*Exercise instructions*:
Taking the line containing "Cuchilla Chef 20 cm Gourmet" as the first and the last line of the entries as the end, reproduce every line between them exactly, including both.

*Provided material*:
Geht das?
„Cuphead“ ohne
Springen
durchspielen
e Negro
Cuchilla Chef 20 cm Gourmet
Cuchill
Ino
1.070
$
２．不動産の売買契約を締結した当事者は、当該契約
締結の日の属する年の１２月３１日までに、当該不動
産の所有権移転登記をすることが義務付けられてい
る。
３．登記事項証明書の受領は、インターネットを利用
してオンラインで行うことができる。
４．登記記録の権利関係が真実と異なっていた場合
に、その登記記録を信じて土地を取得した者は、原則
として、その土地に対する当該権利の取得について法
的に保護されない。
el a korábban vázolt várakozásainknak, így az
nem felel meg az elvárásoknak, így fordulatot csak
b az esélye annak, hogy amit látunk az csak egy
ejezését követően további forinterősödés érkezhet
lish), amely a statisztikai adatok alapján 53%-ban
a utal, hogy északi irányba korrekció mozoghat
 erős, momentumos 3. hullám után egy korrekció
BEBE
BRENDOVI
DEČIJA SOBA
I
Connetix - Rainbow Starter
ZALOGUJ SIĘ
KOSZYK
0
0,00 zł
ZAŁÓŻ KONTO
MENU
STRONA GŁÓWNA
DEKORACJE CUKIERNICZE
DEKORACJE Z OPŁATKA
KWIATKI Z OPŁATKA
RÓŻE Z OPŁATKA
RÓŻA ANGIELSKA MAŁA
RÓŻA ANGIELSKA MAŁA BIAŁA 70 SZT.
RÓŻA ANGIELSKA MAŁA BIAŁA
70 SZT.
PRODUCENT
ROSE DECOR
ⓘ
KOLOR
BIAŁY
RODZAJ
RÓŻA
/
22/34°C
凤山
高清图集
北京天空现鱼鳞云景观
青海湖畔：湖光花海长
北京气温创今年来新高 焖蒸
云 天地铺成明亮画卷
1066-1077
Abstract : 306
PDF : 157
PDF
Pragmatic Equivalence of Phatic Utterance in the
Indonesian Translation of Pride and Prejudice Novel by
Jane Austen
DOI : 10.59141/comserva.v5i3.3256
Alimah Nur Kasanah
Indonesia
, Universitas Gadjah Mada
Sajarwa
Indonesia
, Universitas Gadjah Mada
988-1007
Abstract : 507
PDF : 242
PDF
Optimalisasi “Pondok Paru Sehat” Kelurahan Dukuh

*Output of the exercise*:
Cuchilla Chef 20 cm Gourmet
Cuchill
Ino
1.070
$
２．不動産の売買契約を締結した当事者は、当該契約
締結の日の属する年の１２月３１日までに、当該不動
産の所有権移転登記をすることが義務付けられてい
る。
３．登記事項証明書の受領は、インターネットを利用
してオンラインで行うことができる。
４．登記記録の権利関係が真実と異なっていた場合
に、その登記記録を信じて土地を取得した者は、原則
として、その土地に対する当該権利の取得について法
的に保護されない。
el a korábban vázolt várakozásainknak, így az
nem felel meg az elvárásoknak, így fordulatot csak
b az esélye annak, hogy amit látunk az csak egy
ejezését követően további forinterősödés érkezhet
lish), amely a statisztikai adatok alapján 53%-ban
a utal, hogy északi irányba korrekció mozoghat
 erős, momentumos 3. hullám után egy korrekció
BEBE
BRENDOVI
DEČIJA SOBA
I
Connetix - Rainbow Starter
ZALOGUJ SIĘ
KOSZYK
0
0,00 zł
ZAŁÓŻ KONTO
MENU
STRONA GŁÓWNA
DEKORACJE CUKIERNICZE
DEKORACJE Z OPŁATKA
KWIATKI Z OPŁATKA
RÓŻE Z OPŁATKA
RÓŻA ANGIELSKA MAŁA
RÓŻA ANGIELSKA MAŁA BIAŁA 70 SZT.
RÓŻA ANGIELSKA MAŁA BIAŁA
70 SZT.
PRODUCENT
ROSE DECOR
ⓘ
KOLOR
BIAŁY
RODZAJ
RÓŻA
/
22/34°C
凤山
高清图集
北京天空现鱼鳞云景观
青海湖畔：湖光花海长
北京气温创今年来新高 焖蒸
云 天地铺成明亮画卷
1066-1077
Abstract : 306
PDF : 157
PDF
Pragmatic Equivalence of Phatic Utterance in the
Indonesian Translation of Pride and Prejudice Novel by
Jane Austen
DOI : 10.59141/comserva.v5i3.3256
Alimah Nur Kasanah
Indonesia
, Universitas Gadjah Mada
Sajarwa
Indonesia
, Universitas Gadjah Mada
988-1007
Abstract : 507
PDF : 242
PDF
Optimalisasi “Pondok Paru Sehat” Kelurahan Dukuh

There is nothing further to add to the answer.